In this situation, n should be odd since the remainder is 2 if n is even.

Therefore, remainder is 2nPn (n is odd)

Based on this fact, we can get first nth prime that exceeds 10^10 by using bruteforce.

Efficiency O(n^(3/2))
Took 1.8sec

Solution

class Problem123
  def self.find_ans
    limit = 10**10 ; i = 3 ; n = 1
    loop do
      if prime?(i)
        if n % 2 === 1
          n += 1
        else
          n += 1
          value = 2*n*i
          return n if value > limit
        end
      end
      i += 2
    end
  end

  def self.prime?(n)
    2.upto(Math.sqrt(n)){ |i| return false if n % i === 0 }
    return true
  end
end

start = Time.now
p Problem123.find_ans
p Time.now - start

Efficiency

O(n^(3/2))

Afterthoughts

hk’s solution on forum was quite interesting.

he used the fact that

the number of primes less than n tends to n/ln(n)

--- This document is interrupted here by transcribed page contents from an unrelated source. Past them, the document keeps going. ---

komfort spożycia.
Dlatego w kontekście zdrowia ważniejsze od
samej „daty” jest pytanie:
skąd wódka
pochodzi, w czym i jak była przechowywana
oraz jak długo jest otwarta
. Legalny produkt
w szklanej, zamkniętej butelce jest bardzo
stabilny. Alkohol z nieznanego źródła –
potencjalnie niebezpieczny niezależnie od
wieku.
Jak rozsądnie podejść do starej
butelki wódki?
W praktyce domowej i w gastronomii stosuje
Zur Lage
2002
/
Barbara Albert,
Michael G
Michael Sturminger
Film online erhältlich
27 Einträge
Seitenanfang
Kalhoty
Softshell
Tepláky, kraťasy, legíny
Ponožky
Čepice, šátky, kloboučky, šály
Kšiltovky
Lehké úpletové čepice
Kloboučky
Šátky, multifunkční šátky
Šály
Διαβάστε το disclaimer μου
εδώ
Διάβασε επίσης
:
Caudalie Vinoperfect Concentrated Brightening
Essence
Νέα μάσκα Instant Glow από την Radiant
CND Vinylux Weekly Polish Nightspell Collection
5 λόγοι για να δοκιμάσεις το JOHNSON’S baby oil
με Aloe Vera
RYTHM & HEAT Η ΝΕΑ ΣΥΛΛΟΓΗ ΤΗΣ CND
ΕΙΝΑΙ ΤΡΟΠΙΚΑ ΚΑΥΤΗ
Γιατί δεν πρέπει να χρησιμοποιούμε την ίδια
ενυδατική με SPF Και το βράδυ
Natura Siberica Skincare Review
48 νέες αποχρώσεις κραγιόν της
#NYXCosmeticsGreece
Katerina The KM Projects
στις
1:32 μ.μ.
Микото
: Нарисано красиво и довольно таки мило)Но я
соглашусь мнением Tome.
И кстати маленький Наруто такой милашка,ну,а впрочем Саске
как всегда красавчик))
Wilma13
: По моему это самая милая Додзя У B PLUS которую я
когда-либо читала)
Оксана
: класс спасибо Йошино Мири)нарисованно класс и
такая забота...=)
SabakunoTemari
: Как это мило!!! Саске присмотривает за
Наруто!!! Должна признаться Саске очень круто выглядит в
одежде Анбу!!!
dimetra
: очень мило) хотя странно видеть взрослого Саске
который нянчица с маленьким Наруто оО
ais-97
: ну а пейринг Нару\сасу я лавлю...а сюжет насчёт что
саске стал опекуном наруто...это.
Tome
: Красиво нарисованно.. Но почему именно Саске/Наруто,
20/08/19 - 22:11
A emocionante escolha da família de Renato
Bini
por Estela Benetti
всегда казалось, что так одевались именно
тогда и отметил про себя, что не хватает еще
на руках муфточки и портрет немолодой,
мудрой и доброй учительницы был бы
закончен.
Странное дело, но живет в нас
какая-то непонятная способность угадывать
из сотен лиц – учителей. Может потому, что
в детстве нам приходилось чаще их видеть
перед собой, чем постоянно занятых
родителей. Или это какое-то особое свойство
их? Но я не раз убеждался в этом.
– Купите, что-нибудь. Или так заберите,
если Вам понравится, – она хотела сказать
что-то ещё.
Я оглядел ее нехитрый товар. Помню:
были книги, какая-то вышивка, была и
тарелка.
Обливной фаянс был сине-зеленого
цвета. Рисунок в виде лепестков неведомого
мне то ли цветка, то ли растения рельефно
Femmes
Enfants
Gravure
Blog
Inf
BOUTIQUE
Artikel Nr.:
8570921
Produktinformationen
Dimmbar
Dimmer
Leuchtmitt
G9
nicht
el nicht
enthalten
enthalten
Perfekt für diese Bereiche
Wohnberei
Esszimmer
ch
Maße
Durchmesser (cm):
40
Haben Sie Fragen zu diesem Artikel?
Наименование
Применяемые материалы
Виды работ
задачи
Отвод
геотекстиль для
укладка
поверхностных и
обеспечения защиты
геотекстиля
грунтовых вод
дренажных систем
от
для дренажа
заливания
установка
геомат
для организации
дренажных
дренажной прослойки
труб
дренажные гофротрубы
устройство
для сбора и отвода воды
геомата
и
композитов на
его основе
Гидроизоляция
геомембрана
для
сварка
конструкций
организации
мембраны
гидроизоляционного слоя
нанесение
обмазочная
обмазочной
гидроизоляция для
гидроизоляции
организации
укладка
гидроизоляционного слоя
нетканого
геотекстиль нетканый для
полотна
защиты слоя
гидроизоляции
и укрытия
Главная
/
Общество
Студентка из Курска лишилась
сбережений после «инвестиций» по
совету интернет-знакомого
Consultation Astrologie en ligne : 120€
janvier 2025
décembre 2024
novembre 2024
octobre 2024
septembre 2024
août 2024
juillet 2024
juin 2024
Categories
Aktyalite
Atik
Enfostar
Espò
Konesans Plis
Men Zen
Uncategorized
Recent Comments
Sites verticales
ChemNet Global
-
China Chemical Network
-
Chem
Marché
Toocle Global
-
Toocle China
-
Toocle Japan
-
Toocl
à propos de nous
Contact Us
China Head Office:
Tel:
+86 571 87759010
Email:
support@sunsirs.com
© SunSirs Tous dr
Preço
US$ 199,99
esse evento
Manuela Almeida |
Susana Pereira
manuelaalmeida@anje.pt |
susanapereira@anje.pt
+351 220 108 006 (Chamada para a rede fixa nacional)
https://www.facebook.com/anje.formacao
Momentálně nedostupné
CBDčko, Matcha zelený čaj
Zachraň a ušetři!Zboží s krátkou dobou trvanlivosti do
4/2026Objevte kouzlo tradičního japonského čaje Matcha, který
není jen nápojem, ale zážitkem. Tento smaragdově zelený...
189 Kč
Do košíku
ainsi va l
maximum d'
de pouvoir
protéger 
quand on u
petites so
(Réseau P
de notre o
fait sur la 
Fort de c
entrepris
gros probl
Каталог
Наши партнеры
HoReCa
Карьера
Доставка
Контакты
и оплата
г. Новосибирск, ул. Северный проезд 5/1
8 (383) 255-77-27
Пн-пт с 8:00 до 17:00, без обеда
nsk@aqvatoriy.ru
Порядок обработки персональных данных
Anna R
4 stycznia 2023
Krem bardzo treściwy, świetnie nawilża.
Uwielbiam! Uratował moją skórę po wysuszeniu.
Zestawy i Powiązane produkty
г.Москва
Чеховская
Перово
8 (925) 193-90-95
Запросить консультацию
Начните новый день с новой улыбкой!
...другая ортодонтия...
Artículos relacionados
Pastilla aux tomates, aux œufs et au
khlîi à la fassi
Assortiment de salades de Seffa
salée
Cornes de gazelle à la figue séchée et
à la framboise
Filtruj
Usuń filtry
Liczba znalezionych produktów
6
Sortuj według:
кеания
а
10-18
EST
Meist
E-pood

then, n can be substituted by n/ln(n).
thus, remainder could be substituted by 2*Pn^2/ln(n)

Of course, according to Prime number theorem - Wikipedia,

pi(n) is almost equal to(~) n/ln(n).

the asymptotic notation meaning, again, that the relative error of this approximation approaches 0 as n increases without bound.